Exercise:
Please return the full listing word for word, leaving out any pictures.

Data for review:
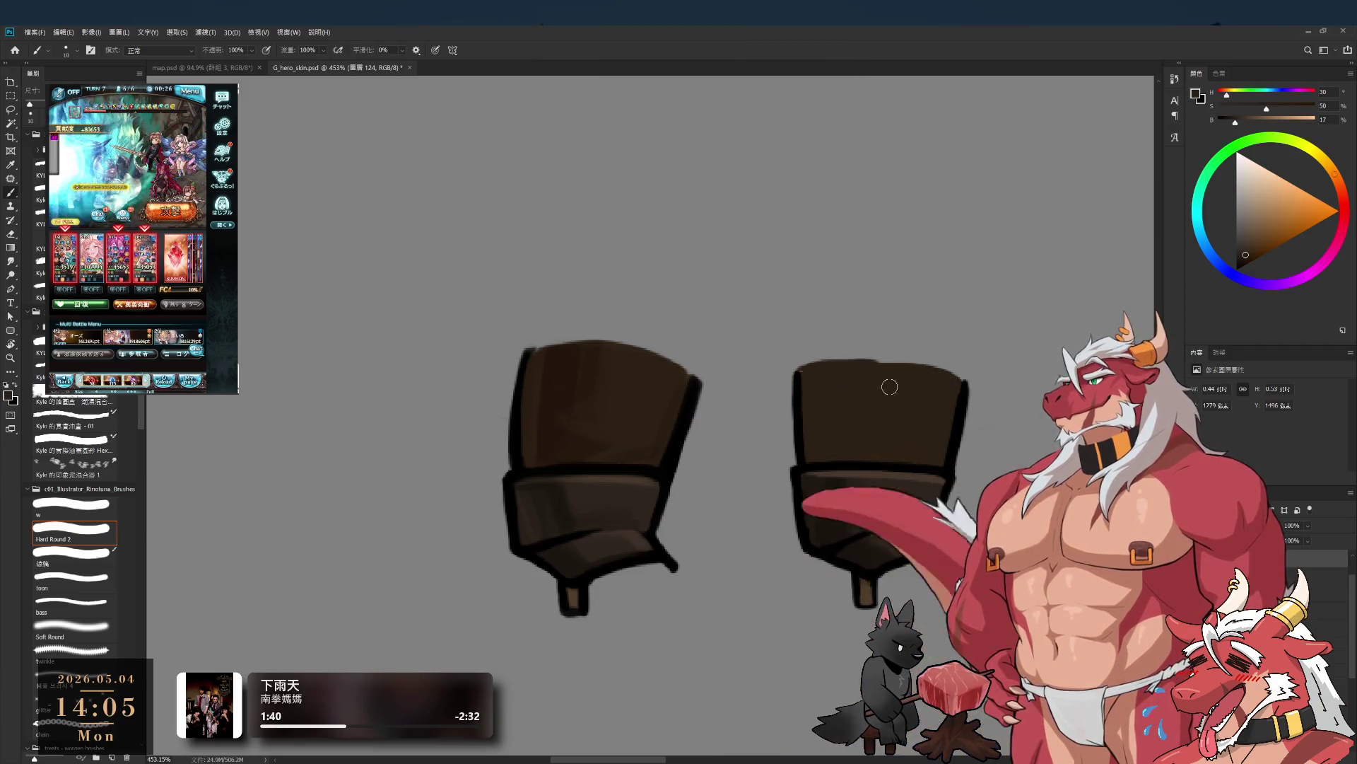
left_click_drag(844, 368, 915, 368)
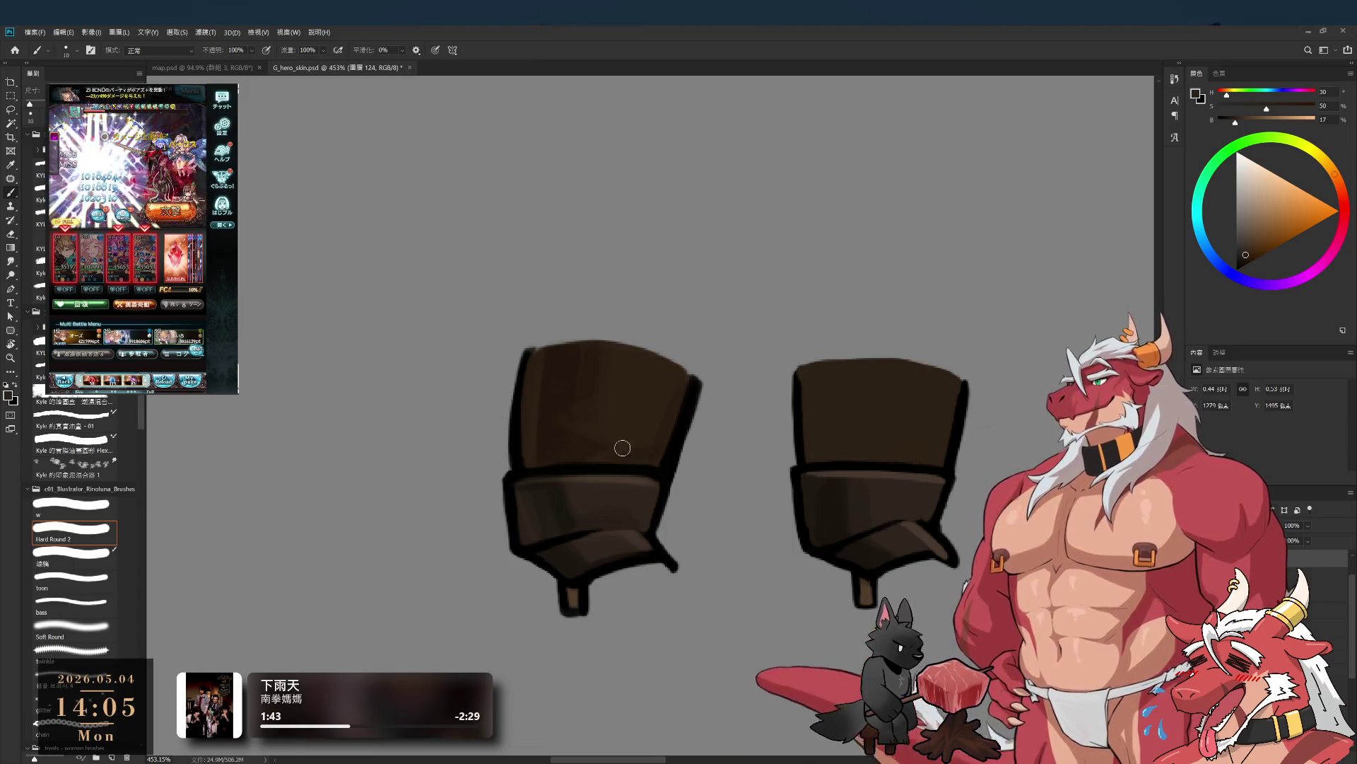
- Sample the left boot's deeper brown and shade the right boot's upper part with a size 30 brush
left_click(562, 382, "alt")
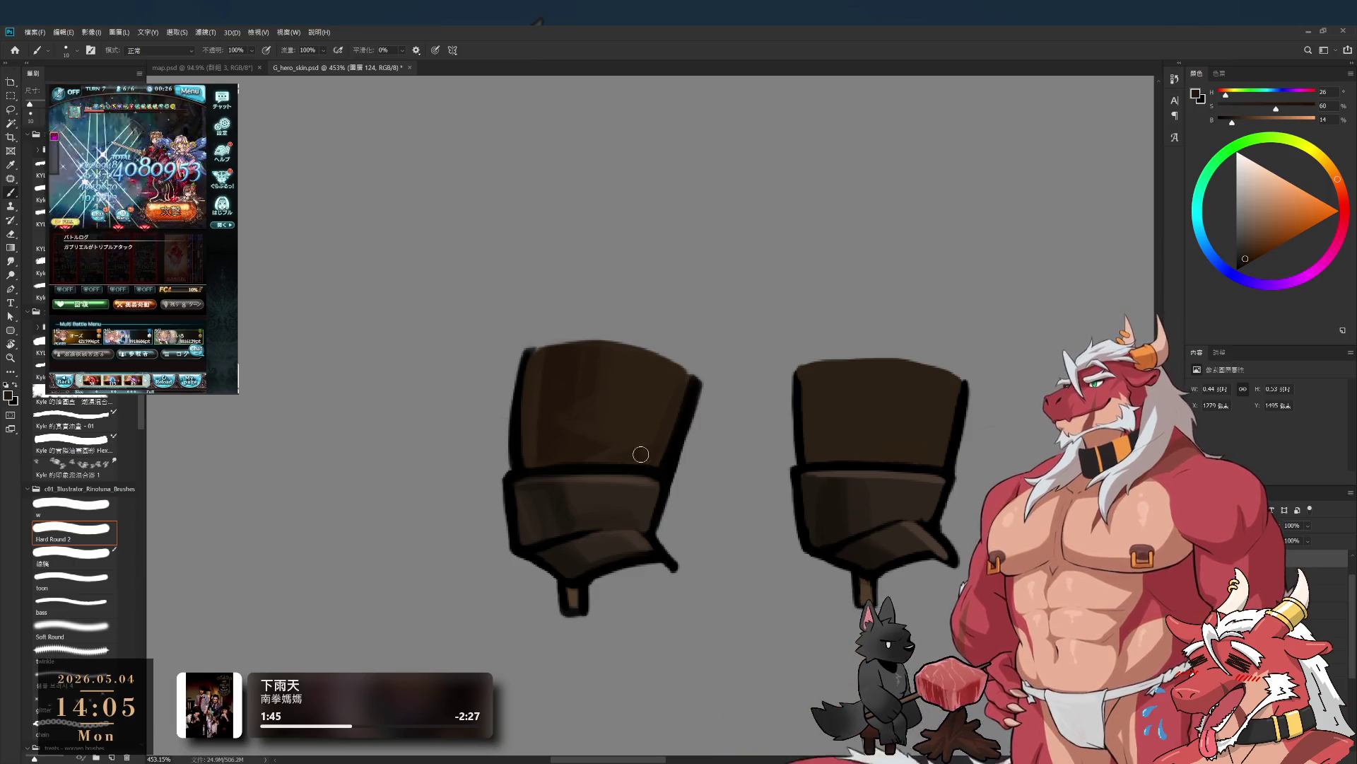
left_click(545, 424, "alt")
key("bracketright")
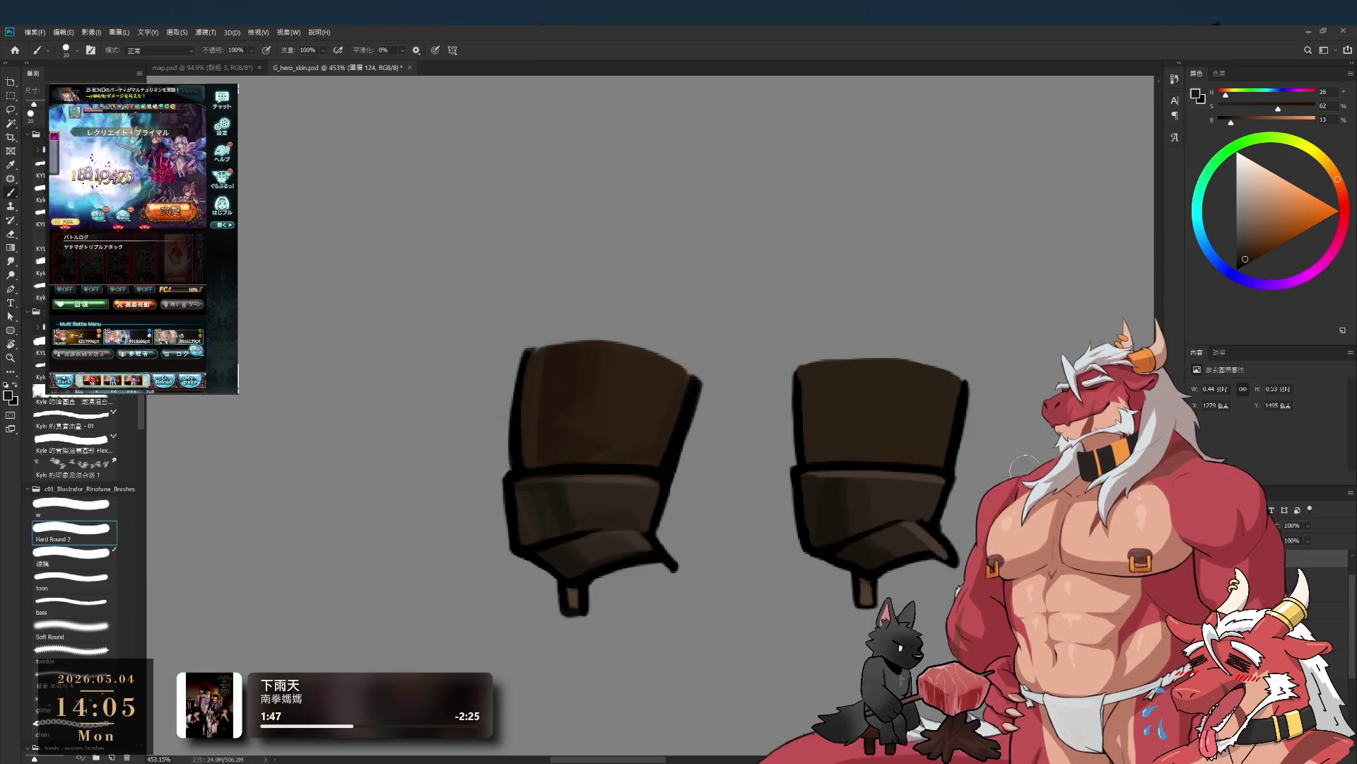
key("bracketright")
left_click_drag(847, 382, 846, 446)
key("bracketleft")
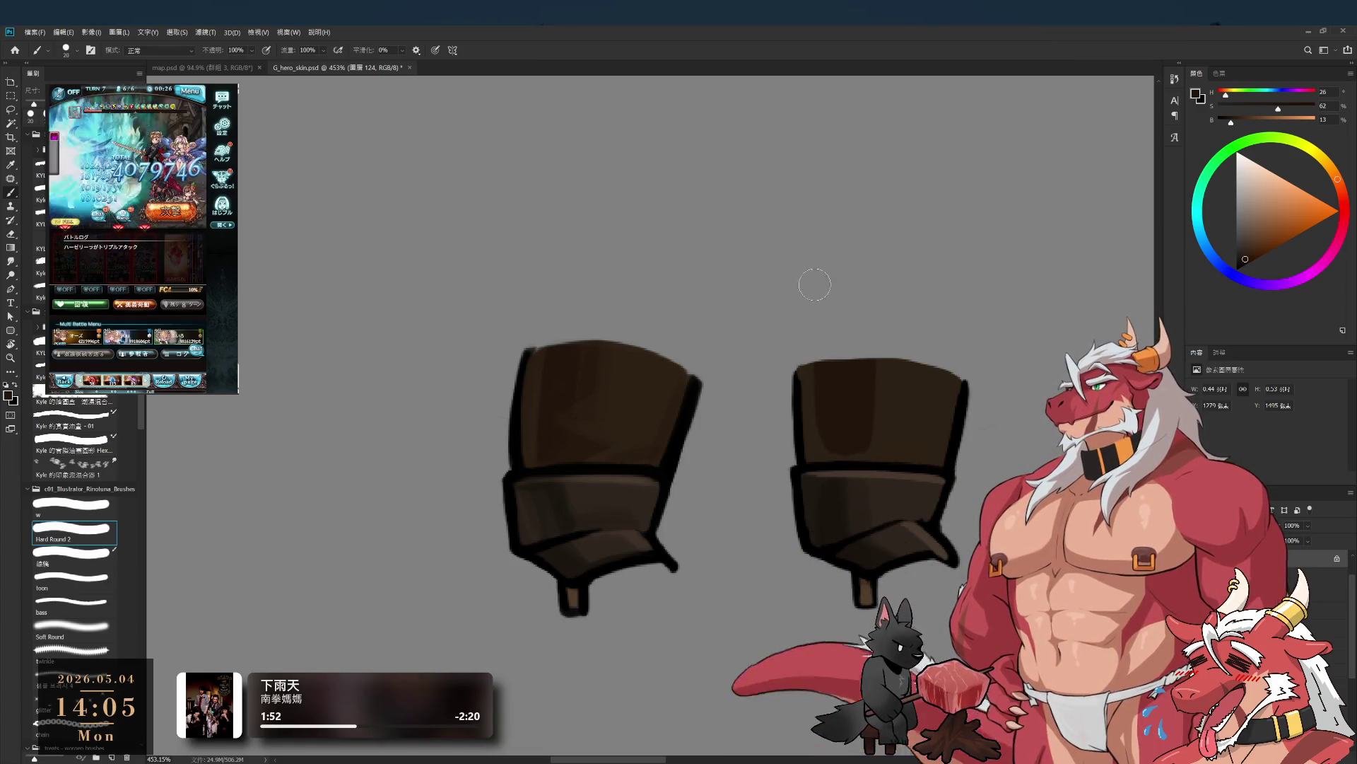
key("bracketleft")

Answer section:
left_click_drag(844, 368, 915, 368)
- Sample the left boot's deeper brown and shade the right boot's upper part with a size 30 brush
left_click(562, 382, "alt")
left_click(545, 424, "alt")
key("bracketright")
key("bracketright")
left_click_drag(847, 382, 846, 446)
key("bracketleft")
key("bracketleft")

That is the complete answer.